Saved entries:
■ ■ ■ ■ ■ ■ ■

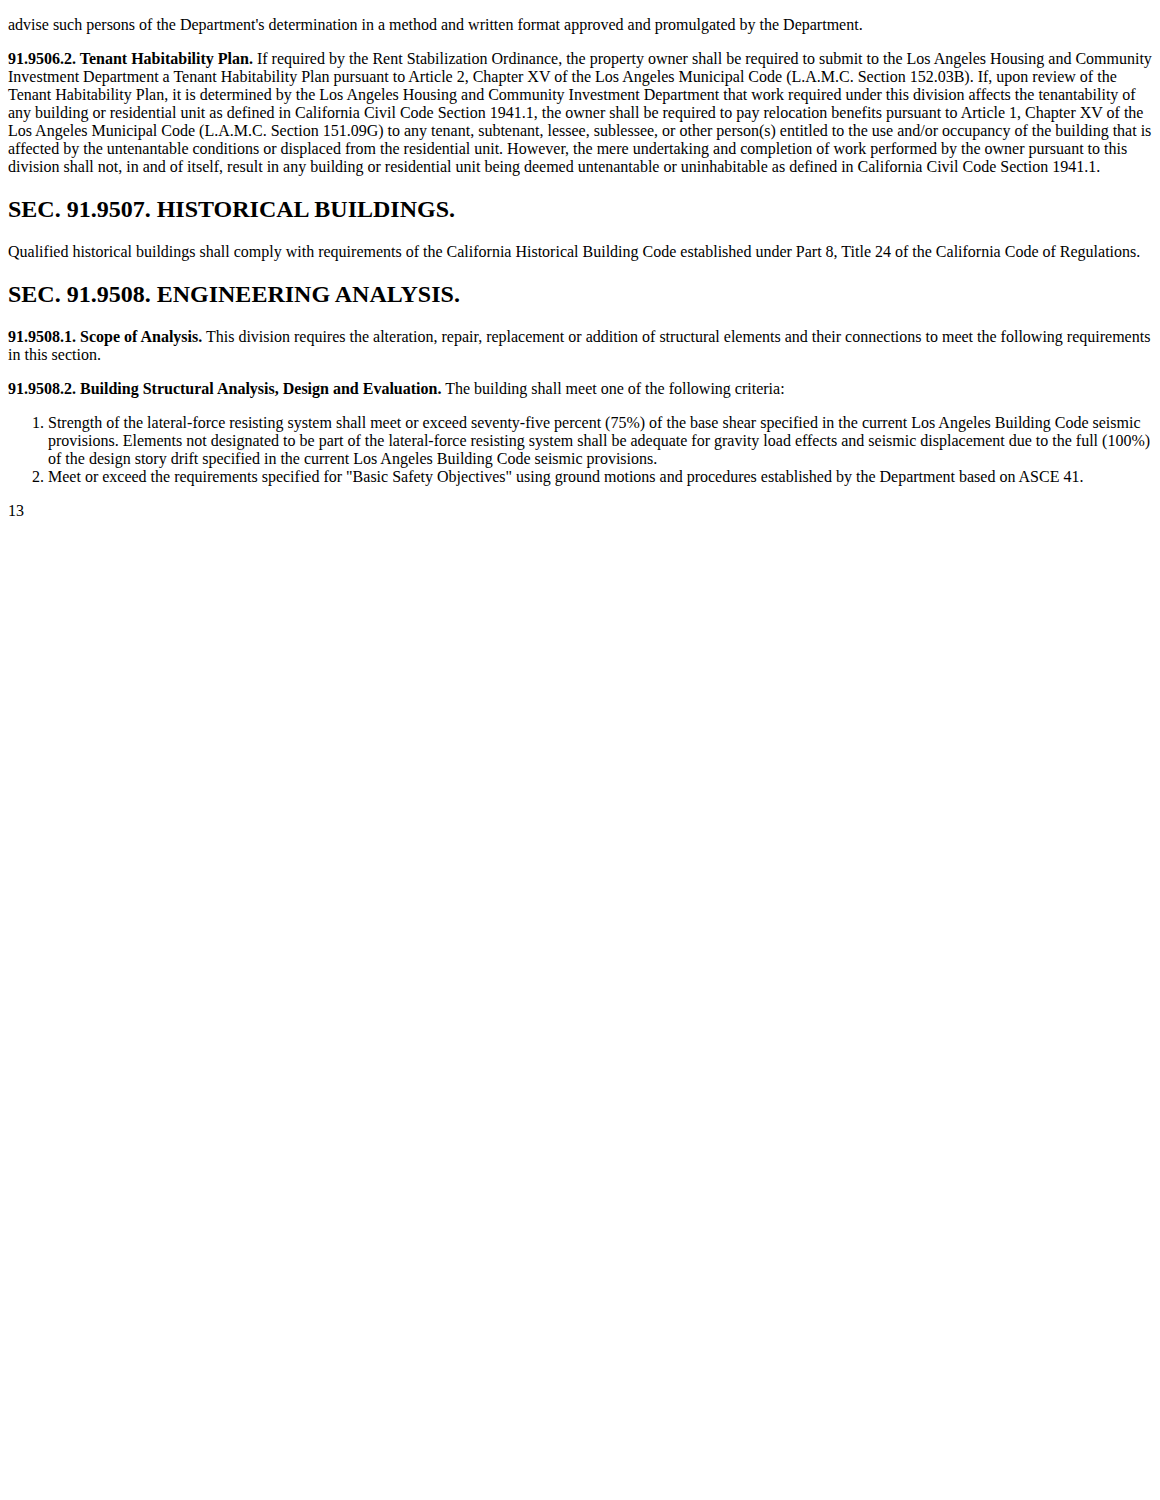advise such persons of the Department's determination in a method and written format approved and promulgated by the Department.
91.9506.2. Tenant Habitability Plan. If required by the Rent Stabilization Ordinance, the property owner shall be required to submit to the Los Angeles Housing and Community Investment Department a Tenant Habitability Plan pursuant to Article 2, Chapter XV of the Los Angeles Municipal Code (L.A.M.C. Section 152.03B). If, upon review of the Tenant Habitability Plan, it is determined by the Los Angeles Housing and Community Investment Department that work required under this division affects the tenantability of any building or residential unit as defined in California Civil Code Section 1941.1, the owner shall be required to pay relocation benefits pursuant to Article 1, Chapter XV of the Los Angeles Municipal Code (L.A.M.C. Section 151.09G) to any tenant, subtenant, lessee, sublessee, or other person(s) entitled to the use and/or occupancy of the building that is affected by the untenantable conditions or displaced from the residential unit. However, the mere undertaking and completion of work performed by the owner pursuant to this division shall not, in and of itself, result in any building or residential unit being deemed untenantable or uninhabitable as defined in California Civil Code Section 1941.1.
SEC. 91.9507. HISTORICAL BUILDINGS.
Qualified historical buildings shall comply with requirements of the California Historical Building Code established under Part 8, Title 24 of the California Code of Regulations.
SEC. 91.9508. ENGINEERING ANALYSIS.
91.9508.1. Scope of Analysis. This division requires the alteration, repair, replacement or addition of structural elements and their connections to meet the following requirements in this section.
91.9508.2. Building Structural Analysis, Design and Evaluation. The building shall meet one of the following criteria:
Strength of the lateral-force resisting system shall meet or exceed seventy-five percent (75%) of the base shear specified in the current Los Angeles Building Code seismic provisions. Elements not designated to be part of the lateral-force resisting system shall be adequate for gravity load effects and seismic displacement due to the full (100%) of the design story drift specified in the current Los Angeles Building Code seismic provisions.
Meet or exceed the requirements specified for "Basic Safety Objectives" using ground motions and procedures established by the Department based on ASCE 41.
13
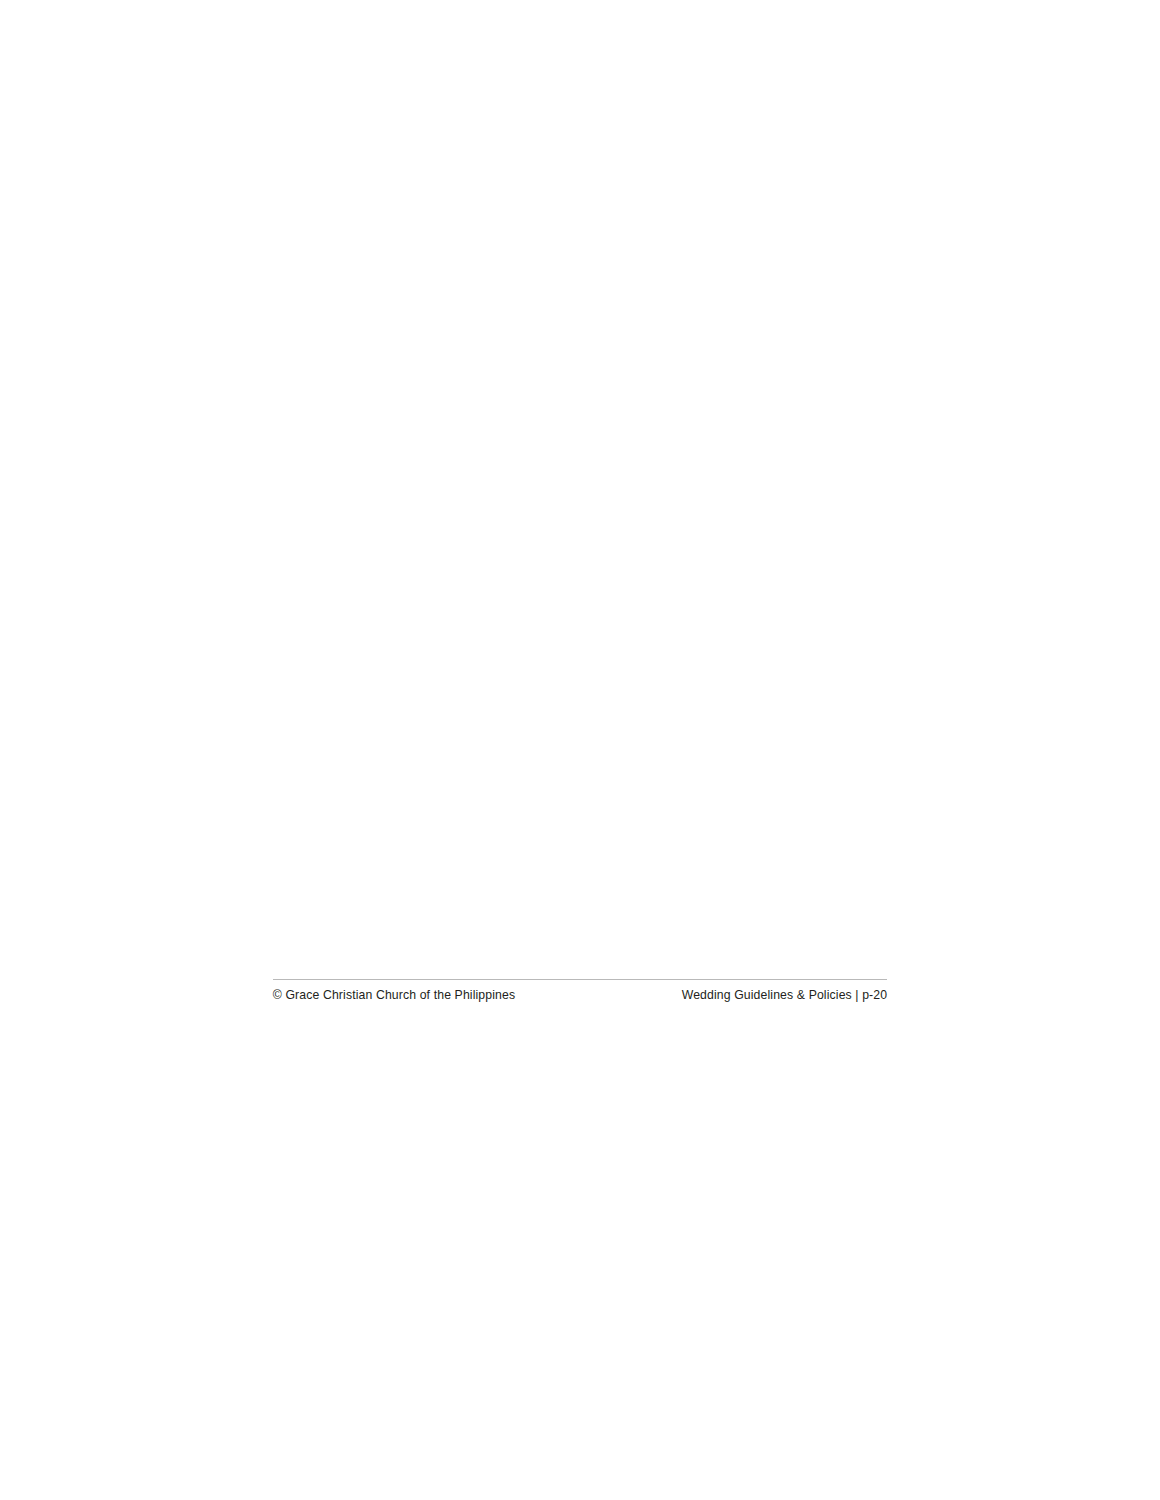© Grace Christian Church of the Philippines Wedding Guidelines & Policies | p-20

■ ■ ■ ■ ■ ■ ■

▸ **THE PROBLEM**:
Determine the number of lines in the entries that hold the string "exceed"; write that number and nothing else.

▸ **YOUR SOLUTION**:
2